Application of Hardware to All Climbing Infectious Insects

Our hardware design specifically targets the spread of bed bugs, emphasizing user safety and clarity in usage. Recognizing that lactic acid is an irritant and corrosive, we have utilized polycarbonate, an acid-resistant material, to securely contain the lactic acid within the kit. After using the kit, users can safely place it in the provided zipper bag to prevent both leakage of lactic acid and the escape of any captured bed bugs. Additionally, we include a comprehensive user manual to ensure clear and safe operation of the kit.

The safety measures and design principles of our kit can serve as a template for the future development of detection kits for other insects. For instance, silverfish, which damage books and clothing, and cockroaches, common household pests in Hong Kong that can carry various diseases, represent significant targets for detection. When adapting the kit for these insects, suitable pheromones or chemicals can replace L-lactic acid to effectively attract them.

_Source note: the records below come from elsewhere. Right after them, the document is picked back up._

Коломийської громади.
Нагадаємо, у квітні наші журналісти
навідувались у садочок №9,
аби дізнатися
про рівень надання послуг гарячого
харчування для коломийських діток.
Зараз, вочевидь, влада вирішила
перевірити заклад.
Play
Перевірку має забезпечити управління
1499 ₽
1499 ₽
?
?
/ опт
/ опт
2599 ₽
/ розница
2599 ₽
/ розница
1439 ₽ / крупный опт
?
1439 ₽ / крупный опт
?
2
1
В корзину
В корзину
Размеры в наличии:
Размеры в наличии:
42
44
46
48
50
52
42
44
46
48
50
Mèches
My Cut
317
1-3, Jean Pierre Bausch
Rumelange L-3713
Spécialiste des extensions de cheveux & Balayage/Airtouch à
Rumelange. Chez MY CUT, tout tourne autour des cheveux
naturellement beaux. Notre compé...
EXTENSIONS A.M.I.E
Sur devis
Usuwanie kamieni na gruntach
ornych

Our detection kit provides a reference to safely and effectively attract flightless insects, thereby facilitating the detection of harmful species and preventing infestations. Future iGEM teams could enhance this design by modifying the lure used, adjusting the size of the components, optimizing the effective time frame, and determining the best placement for the kit to maximize detection efficiency.

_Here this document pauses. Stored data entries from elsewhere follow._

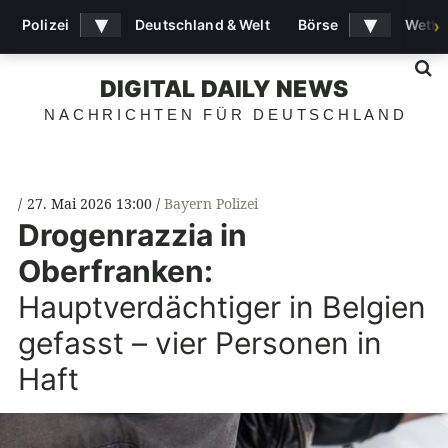
▾
▾
Polizei
Deutschland & Welt
Börse
Wette
›
S
DIGITAL DAILY NEWS
NACHRICHTEN FÜR DEUTSCHLAND
27. Mai 2026 13:00
Bayern Polizei
Drogenrazzia in
Oberfranken:
Hauptverdächtiger in Belgien
gefasst – vier Personen in
Haft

Prepare High School Students to Become Future IGEMers

Our educational outreach was designed with the clear goal of inspiring and equipping high school students to become future contributors to the field of synthetic biology and the iGEM competition. We achieved this through a structured progression of initiatives that covered awareness, fundamental concepts, and practical skills.

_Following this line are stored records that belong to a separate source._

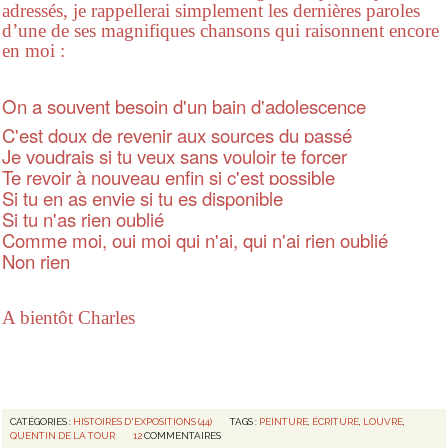
adressés, je rappellerai simplement les dernières paroles
d’une de ses magnifiques chansons qui raisonnent encore
en moi :
On a souvent besoin d'un bain d'adolescence
C'est doux de revenir aux sources du passé
Je voudrais si tu veux sans vouloir te forcer
Te revoir à nouveau enfin si c'est possible
Si tu en as envie si tu es disponible
Si tu n'as rien oublié
Comme moi, oui moi qui n'ai, qui n'ai rien oublié
Non rien
A bientôt Charles
CATÉGORIES :
HISTOIRES D'EXPOSITIONS (44)
TAGS :
PEINTURE
,
ÉCRITURE
,
LOUVRE
,
QUENTIN DE LA TOUR
12
COMMENTAIRES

We began with broad public awareness at our School Open Day, using our past project to demystify complex concepts and showcase the real-world problem-solving potential of synthetic biology. We then moved to targeted events: the collaborative HKSSC workshop provided secondary students with a compelling real-world context (the bed bug problem) for our research, demonstrating the societal relevance of iGEM. This was followed by the HKUST "Be an iGEMer" workshop, which was crucial for hands-on skill development. Here, participants were guided through fundamental lab techniques like cPCR and gel electrophoresis and concluded with a mini-research and presentation session, allowing them to experience the full scope of an iGEM project.

Finally, we ensured the long-term sustainability of our school's involvement through the Biology Research Team (BRT). By mentoring BRT members and conducting regular experiments with them, our iGEM team is actively passing on essential knowledge and technical skills, effectively cultivating and preparing the next cohort of iGEM participants. Through these tiered efforts, we are consistently building enthusiasm, providing practical training, and securing the future of synthetic biology engagement in our community.

Educating and Engaging the Public in the Bed Bug Problem

Our education efforts were a dynamic, multi-faceted strategy focused on engaging the public in the bed bug problem and simultaneously inspiring future scientists. We leveraged creative media to ensure maximum reach and engagement across diverse age groups. Our primary educational tool was the multilingual leaflet, which provided scientifically validated information on bed bug habits and effects, compiled from peer-reviewed literature and a Cambridge medical expert, and distributed strategically to community centers to ensure accessibility across linguistic groups. For the younger audience, we created an original Comic Book and a hands-on Card Game, transforming a serious public health issue into approachable, interactive learning experiences for children and secondary students, respectively. This creative content was brought to life during our Primary School Outreach, where we used a dramatization of the comic and provided an accessible introduction to synthetic biology, demonstrating its real-world problem-solving potential. This comprehensive approach ensured that we not only raised widespread public awareness about bed bugs but also actively cultivated interest in science and research among the next generation.